On April 27, 1950, the Barker Texas History Center opened on the University of Texas at Austin Campus. Today it is known as the Eugene C. Barker Texas History Collection.
It was named in honor of Eugene C. Barker, a very distinguished professor at UT and one of the major Texas historians of all time. Born in Walker County, Texas, on November 10, 1874, Barker first entered the University of Texas in 1895. He spent the rest of his life there. He received the B.A. degree in the spring of 1899 and the M.A. in 1900. He then worked in the university history department as tutor from 1899–1901, then as an instructor from 1901 to 1908), an adjunct professor from 1908 to 1911, an associate professor from 1911 to 1913, a professor from 1913 to 1951, and professor emeritus from 1951to 1956.
He was director of the Texas State Historical Association from 1910 to 1937. He collected, edited, and published The Austin Papers. This collection of Austin’s correspondence that covered the years from 1789 to 1837 was published by the American Historical Association between 1924 and 1928, and the University of Texas Press, 1927. He then published his classic, The Life of Stephen F. Austin was published in 1925. In addition to these significant accomplishments he also published Mexico and Texas, 1821–1835 in 1928; Readings in Texas History in 192); The Father of Texas in 1935, and in collaboration with Amelia W. Williams, The Writings of Sam Houston from 1938 to 1943. He also worked with William E. Dodd, Henry S. Commager, and Walter Prescott Webb on a series of public school textbooks for Row and Peterson..
The Barker Center originally was in the Old Library Building, now called Battle Hall.
It move in 1971 to Sid Richardson Hall, located on the eastern edge of the campus adjacent to the Lyndon Baines Johnson Library.

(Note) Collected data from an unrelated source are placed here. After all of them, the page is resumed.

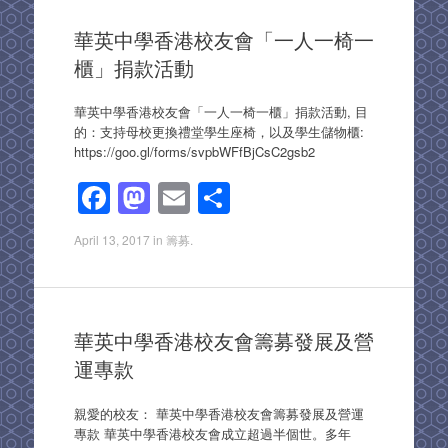
b
d
華英中學香港校友會「一人一椅一
o
o
櫃」捐款活動
o
n
k
華英中學香港校友會「一人一椅一櫃」捐款活動, 目
的：支持母校更換禮堂學生座椅，以及學生儲物櫃:
https://goo.gl/forms/svpbWFfBjCsC2gsb2
F
M
E
S
a
a
m
h
April 13, 2017
in
籌募
.
c
st
ail
ar
e
o
e
b
d
華英中學香港校友會籌募發展及營
o
o
運專款
o
n
k
親愛的校友： 華英中學香港校友會籌募發展及營運
專款 華英中學香港校友會成立超過半個世。多年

Then, in 1991 the Barker Center became a division of the university's newly organized Center for American History. The Center for American History is now the Dolph Briscoe Center for American History. The Center became an independent operating unit in August 1994.
The Barker Collection is a thing of wonder for many, especially someone like me. It has more than 130,000 books and periodicals, about 3,500 individual collections of personal papers and official records, and a vast newspaper collection. In addition to all of that treasure it also has about 750,000 photographs, 30,000 recordings and over 30,000 printed and manuscript maps. So, yeah, send me down to Austin to have access that and I’d be in heaven.